Department of Biostatistics, The University of Texas, MD Anderson Cancer Center, Houston, United States.
BMC Med Res Methodol. 2021 Jun 1;21(1):111. doi: 10.1186/s12874-021-01308-8.
When applying secondary analysis on published survival data, it is critical to obtain each patient's raw data, because the individual patient data (IPD) approach has been considered as the gold standard of data analysis.

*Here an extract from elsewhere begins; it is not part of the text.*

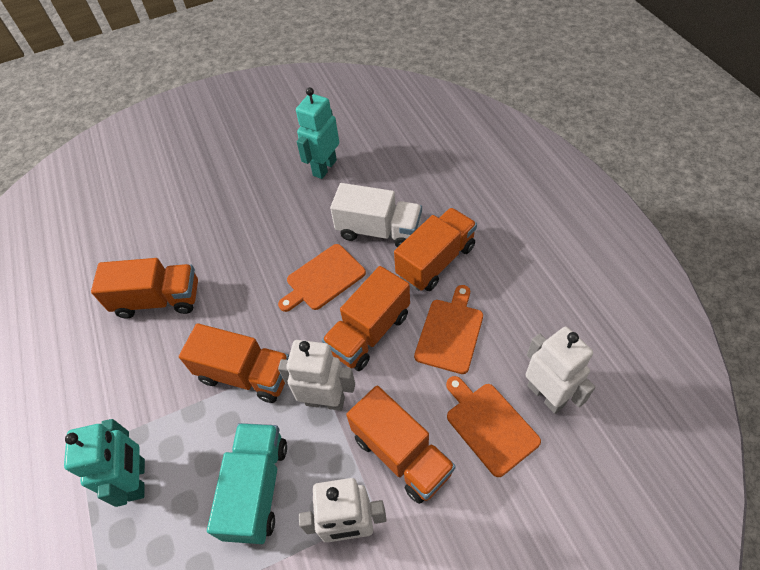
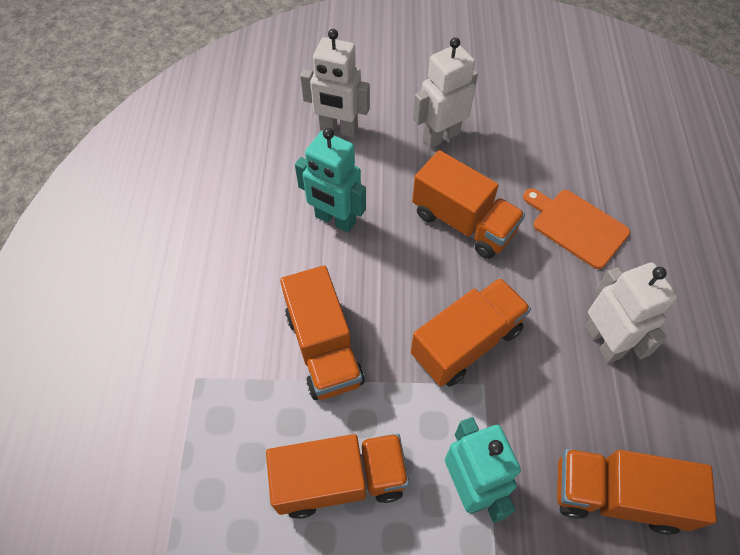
orange cutting board: [278,244,366,312] [414,285,483,374] [446,376,541,477] = 3 -> [523,189,630,269] = 1
turquoise truck: [207,423,287,544] = 1 -> none = 0
white truck: [330,183,422,247] = 1 -> none = 0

However, researchers often lack access to IPD. We aim to propose a straightforward and robust approach to obtain IPD from published survival curves with a user-friendly software platform.

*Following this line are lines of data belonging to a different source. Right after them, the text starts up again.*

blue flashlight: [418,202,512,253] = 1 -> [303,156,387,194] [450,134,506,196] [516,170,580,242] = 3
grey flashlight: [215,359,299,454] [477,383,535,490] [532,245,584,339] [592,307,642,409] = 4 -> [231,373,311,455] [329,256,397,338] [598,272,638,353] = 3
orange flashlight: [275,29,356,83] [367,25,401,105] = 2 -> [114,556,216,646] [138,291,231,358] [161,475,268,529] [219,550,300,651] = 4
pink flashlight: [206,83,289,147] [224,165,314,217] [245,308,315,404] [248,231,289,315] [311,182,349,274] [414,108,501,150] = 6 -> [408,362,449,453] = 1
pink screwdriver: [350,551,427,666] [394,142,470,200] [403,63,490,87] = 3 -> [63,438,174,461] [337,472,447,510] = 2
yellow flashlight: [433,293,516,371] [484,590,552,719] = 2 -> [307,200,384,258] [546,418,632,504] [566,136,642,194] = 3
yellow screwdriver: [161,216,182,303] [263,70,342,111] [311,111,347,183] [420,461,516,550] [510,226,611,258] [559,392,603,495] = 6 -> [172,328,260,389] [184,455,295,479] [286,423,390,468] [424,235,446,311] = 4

Improving upon existing methods, we propose an easy-to-use, two-stage approach to reconstruct IPD from published Kaplan-Meier (K-M) curves. Stage 1 extracts raw data coordinates and Stage 2 reconstructs IPD using the proposed method. To facilitate the use of the proposed method, we developed the R package IPDfromKM and an accompanying web-based Shiny application. Both the R package and Shiny application have an "all-in-one" feature such that users can use them to extract raw data coordinates from published K-M curves, reconstruct IPD from the extracted data coordinates, visualize the reconstructed IPD, assess the accuracy of the reconstruction, and perform secondary analysis on the basis of the reconstructed IPD. We illustrate the use of the R package and the Shiny application with K-M curves from published studies. Extensive simulations and real-world data applications demonstrate that the proposed method has high accuracy and great reliability in estimating the number of events, number of patients at risk, survival probabilities, median survival times, and hazard ratios.
IPDfromKM has great flexibility and accuracy to reconstruct IPD from published K-M curves with different shapes. We believe that the R package and the Shiny application will greatly facilitate the potential use of quality IPD and advance the use of secondary data to facilitate informed decision making in medical research.
在应用已发表的生存数据进行二次分析时,获取每个患者的原始数据至关重要,因为个体患者数据(IPD)方法被认为是数据分析的金标准。然而,研究人员通常无法获得 IPD。我们旨在提出一种简单而稳健的方法,使用用户友好的软件平台从已发表的生存曲线中获取 IPD。
在现有方法的基础上,我们提出了一种从已发表的 Kaplan-Meier(K-M)曲线中重建 IPD 的简单易用的两阶段方法。第 1 阶段提取原始数据坐标,第 2 阶段使用提出的方法重建 IPD。为了便于使用所提出的方法,我们开发了 R 包 IPDfromKM 和一个配套的基于 Shiny 的应用程序。R 包和 Shiny 应用程序都具有“一体化”功能,用户可以使用它们从已发表的 K-M 曲线中提取原始数据坐标,从提取的数据坐标中重建 IPD,可视化重建的 IPD,评估重建的准确性,并基于重建的 IPD 进行二次分析。我们用来自已发表研究的 K-M 曲线说明了 R 包和 Shiny 应用程序的使用。广泛的模拟和真实世界的数据应用表明,该方法在估计事件数量、风险患者数量、生存概率、中位生存时间和风险比方面具有很高的准确性和可靠性。
IPDfromKM 具有很大的灵活性和准确性,可以从具有不同形状的已发表 K-M 曲线中重建 IPD。我们相信,R 包和 Shiny 应用程序将极大地方便高质量 IPD 的潜在使用,并推进二次数据的使用,以促进医疗研究中的明智决策。